Mohammad Mufazzal | Thursday, 11 September 2025



The securities regulator has decided to engage the Capital Market Stabilisation Fund (CMSF) in distributing cash dividends to investors on behalf of listed companies, to ease the tax collection process and help investors secure tax waivers on dividend income.
The CMSF, established in 2021 to settle claims of undistributed dividends, will launch a TDS (tax deduction at source) system to take on the new responsibility.
The single platform will be used to deduct tax on the aggregate amount of dividends investors receive from one or more organisations. Investors will get a digital TDS certificate, and tax benefits-such as waivers on dividend income-will be adjusted automatically during the submission of tax returns.
As part of the regulatory move, the Stabilisation Fund has already developed an online module, which will go live to provide relevant information to investors once it receives consent from the finance ministry.
The cash dividend distribution system will come into effect through a gazette notification after the completion of necessary formalities.


On August 18, the Bangladesh Securities and Exchange Commission (BSEC) submitted a set of proposals, including the introduction of the dividend distribution hub, to overhaul the CMSF.
"In a recent meeting, the finance adviser already gave his verbal consent in favour of distributing dividends through the Stabilisation Fund," said a senior BSEC official, wishing not to be named as he does not have the authority to speak to the media.
The CMSF will have to sign a memorandum of understanding (MoU) with the National Board of Revenue (NBR) before activating the system.
Currently, investors have to navigate a cumbersome process to avail of the tax waiver on dividend income up to Tk 50,000 annually.
Listed companies issue tax certificates separately after deducting 15 per cent tax from dividend income of shareholders who are registered taxpayers with a TIN (tax identification number). The tax rate is 20 per cent for those without a TIN.
Investors have to collect as many tax certificates as the number of companies they are invested in, which is often discouraging. Shareholders must then submit those tax certificates along with tax returns to the revenue board to enjoy the tax benefits.
Golam Rabbani Hamidi, chief executive officer of Modern Securities, said it is very difficult for investors to collect tax certificates from multiple companies.

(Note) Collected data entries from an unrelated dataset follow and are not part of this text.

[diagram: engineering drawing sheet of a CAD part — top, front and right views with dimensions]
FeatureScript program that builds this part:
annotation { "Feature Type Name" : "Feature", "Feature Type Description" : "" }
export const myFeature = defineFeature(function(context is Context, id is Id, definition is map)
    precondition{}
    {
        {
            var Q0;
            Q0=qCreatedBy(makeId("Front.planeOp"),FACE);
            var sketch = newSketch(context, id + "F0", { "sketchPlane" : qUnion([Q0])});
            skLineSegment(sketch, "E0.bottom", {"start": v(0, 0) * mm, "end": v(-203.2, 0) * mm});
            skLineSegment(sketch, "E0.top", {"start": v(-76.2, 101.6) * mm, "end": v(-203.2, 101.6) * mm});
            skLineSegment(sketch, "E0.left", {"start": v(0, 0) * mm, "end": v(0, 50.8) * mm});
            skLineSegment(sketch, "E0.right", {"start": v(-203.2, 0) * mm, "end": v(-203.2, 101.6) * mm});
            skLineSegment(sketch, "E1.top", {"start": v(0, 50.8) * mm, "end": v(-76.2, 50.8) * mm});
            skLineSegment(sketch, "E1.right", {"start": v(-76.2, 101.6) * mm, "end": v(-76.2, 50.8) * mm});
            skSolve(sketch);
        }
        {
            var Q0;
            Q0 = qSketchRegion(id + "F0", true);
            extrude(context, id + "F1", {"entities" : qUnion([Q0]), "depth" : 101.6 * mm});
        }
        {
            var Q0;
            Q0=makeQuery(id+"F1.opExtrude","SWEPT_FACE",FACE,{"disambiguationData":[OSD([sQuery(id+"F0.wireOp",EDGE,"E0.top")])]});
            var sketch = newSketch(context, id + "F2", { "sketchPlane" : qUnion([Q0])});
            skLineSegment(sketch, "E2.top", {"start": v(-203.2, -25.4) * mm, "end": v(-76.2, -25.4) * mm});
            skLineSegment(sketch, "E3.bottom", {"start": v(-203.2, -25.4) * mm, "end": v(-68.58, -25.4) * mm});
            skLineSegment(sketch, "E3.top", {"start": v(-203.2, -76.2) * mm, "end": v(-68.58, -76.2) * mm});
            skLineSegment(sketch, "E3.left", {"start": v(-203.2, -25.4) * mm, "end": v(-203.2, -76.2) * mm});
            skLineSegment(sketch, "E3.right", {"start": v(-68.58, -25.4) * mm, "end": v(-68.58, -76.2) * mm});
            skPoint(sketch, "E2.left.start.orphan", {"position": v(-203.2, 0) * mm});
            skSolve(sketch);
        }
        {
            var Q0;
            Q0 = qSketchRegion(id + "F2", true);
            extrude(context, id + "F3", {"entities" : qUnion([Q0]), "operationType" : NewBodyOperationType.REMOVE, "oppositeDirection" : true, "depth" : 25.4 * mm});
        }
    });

"A significant number of investors do not feel encouraged to acquire tax certifications, going from company to company," Mr Hamidi said.
A handful of brokers, such as IDLC Securities, however, provide tax statements that are accepted by the National Board of Revenue with tax returns.
An official of IDLC Securities said they provide each client with a tax statement citing cash dividends earned from different companies and tax deducted in each case.
The common trend is that even when companies transfer cash dividends to investors' bank accounts, deducting tax, shareholders fail to avail of tax benefits because of the unavailability of tax certificates.
CMSF officials say tax certificates collected by investors sometimes do not match the online submission of tax returns.
On the other hand, a pile of tax certificates increases the workload of revenue board officials. Considering all these issues, the CMSF has developed the online module to provide a one-stop service to investors.
Wasi Azam, head of operations at the CMSF, said their proposed system, if enforced, would allow companies to transfer cash dividends to the bank account of the Stabilisation Fund.
As the Fund will have data sharing with the Central Depository Bangladesh Ltd. (CDBL), the CMSF's software will easily sort out investors' dividends. On receipt of an investor's cash dividends from multiple listed companies, they will be issued a single challan on the total dividend income.
Investors with TIN will receive the challan by email, as they provide their email ID when opening BO (beneficiary owner's) accounts. They will also be able to download challans from the CMSF domain.
Challans for investors without TIN will be distributed manually.
The previous commission introduced the Stabilisation Fund by formulating rules that came into effect in June 2021, to help revitalise the market through liquidity support along with settling investors' claims of undistributed or unsettled dividends.
Since the fall of the previous government, however, the fate of the CMSF has been hanging in the balance as its role has come under question.